Finding good [services.concurrency] settings without bringing down prod ;-)

wjordan · August 3, 2022, 5:17pm

Hi @merlin,

Your understanding of services.concurrency is mostly correct. Worth mentioning the type option (which it looks like you already discovered), which defaults to connections, but can be set to requests for the http handler. The app’s concurrency (reported by the fly_app_concurrency metric and the ‘VM Service Concurrency’ graph on the Metrics tab of the Dashboard) will be based on either connections or requests based on this setting.
- WebSockets connections (including long-lived, idle connections) are all included in the concurrency calculation (as are long-polling requests). This does make it less convenient to use autoscaling with applications using tons of long-lived, idle connections that consume few resources. (We’ve considered making the query used by autoscaling configurable in the future- let us know if this would be helpful for your use-case.)
Beyond not routing requests to instances at the hard_limit, the load-balancer also prefers instances under the soft_limit if any are available.
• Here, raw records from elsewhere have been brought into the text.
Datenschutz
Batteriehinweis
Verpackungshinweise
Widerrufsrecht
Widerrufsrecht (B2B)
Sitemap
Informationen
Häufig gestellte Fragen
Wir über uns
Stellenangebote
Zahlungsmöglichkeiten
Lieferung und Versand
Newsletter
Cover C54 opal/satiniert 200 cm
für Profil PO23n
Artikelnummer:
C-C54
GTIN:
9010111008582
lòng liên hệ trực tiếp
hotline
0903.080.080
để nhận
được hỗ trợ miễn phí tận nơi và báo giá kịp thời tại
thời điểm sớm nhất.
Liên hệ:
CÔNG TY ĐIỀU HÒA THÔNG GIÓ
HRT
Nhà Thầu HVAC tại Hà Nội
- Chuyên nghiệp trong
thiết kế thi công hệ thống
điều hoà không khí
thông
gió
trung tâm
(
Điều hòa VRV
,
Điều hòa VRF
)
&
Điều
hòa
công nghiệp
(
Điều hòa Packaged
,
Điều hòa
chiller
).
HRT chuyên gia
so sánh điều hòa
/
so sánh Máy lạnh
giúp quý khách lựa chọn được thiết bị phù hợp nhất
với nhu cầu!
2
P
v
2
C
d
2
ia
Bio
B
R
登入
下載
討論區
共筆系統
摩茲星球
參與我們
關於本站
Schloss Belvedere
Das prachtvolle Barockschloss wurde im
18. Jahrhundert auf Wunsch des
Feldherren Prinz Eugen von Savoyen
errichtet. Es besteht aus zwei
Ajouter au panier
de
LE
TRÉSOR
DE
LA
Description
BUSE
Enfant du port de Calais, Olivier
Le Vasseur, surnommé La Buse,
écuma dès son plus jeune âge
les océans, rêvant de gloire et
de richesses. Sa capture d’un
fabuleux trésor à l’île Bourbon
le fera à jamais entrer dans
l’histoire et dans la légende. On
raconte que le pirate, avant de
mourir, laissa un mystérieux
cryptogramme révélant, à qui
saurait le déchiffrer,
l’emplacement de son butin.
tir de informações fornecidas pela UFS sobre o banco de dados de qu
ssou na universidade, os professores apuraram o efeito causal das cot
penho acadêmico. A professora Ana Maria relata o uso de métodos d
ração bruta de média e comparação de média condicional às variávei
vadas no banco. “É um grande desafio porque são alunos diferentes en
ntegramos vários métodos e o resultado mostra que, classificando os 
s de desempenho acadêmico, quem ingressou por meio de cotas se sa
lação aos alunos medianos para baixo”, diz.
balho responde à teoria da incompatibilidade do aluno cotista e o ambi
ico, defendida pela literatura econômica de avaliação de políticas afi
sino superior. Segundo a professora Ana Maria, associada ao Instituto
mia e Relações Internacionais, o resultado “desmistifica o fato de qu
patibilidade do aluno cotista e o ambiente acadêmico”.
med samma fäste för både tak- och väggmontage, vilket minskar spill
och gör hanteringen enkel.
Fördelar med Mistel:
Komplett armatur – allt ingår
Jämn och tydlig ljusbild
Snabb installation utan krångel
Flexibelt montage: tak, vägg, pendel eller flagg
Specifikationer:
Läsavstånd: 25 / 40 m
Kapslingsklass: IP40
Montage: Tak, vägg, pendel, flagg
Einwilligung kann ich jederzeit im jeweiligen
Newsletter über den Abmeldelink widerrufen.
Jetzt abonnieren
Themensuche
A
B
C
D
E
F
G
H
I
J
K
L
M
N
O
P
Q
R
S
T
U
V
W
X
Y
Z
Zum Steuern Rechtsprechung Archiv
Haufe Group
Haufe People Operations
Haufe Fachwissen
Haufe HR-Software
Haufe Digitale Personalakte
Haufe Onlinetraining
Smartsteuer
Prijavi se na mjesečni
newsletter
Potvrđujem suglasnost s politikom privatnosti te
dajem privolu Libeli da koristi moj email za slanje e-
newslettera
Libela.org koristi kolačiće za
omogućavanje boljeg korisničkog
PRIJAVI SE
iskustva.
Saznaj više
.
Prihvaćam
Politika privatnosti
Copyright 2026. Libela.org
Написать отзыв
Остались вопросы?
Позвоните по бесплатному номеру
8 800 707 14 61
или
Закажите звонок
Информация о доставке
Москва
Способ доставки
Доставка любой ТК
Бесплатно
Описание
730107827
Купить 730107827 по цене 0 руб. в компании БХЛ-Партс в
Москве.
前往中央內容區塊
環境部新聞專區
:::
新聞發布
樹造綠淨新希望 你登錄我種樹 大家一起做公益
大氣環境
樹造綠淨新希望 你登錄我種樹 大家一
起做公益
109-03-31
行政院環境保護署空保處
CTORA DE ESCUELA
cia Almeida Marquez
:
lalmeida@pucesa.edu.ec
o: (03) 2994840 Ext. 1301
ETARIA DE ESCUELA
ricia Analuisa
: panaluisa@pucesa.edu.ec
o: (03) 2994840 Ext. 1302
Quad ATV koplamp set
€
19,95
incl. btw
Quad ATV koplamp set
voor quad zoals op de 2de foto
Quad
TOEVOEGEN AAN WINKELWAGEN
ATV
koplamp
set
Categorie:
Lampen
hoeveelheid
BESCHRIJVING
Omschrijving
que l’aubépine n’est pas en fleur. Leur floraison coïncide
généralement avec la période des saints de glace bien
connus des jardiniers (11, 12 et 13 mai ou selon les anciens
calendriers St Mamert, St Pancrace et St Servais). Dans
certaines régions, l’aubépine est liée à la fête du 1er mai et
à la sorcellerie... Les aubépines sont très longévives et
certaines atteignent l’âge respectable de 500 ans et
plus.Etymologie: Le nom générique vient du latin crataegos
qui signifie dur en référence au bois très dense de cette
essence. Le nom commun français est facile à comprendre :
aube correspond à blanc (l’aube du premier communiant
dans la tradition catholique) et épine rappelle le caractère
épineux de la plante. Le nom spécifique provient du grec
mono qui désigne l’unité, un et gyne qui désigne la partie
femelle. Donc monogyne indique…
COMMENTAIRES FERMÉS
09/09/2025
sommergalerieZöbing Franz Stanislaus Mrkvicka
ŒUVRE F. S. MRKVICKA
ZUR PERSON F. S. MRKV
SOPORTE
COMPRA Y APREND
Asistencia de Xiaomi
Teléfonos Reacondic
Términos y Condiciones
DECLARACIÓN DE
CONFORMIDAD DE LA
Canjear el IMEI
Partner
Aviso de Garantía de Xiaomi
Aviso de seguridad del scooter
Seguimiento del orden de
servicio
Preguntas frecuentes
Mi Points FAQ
So even when autoscaling is disabled, the soft_limit still acts as a ‘hint’ to help load-balance traffic more evenly.
As a general recommendation for tuning concurrency, I would start by setting a conservatively-high hard_limit mostly as a failsafe to prevent OOM from spikes in traffic, and then focus on tuning the soft_limit as a tighter bound for optimal scaling and load-balancing decisions. Then you can focus on tweaking the soft_limit over time to best fit your workload without worrying too much about bringing down the app from a too-low hard_limit blocking requests.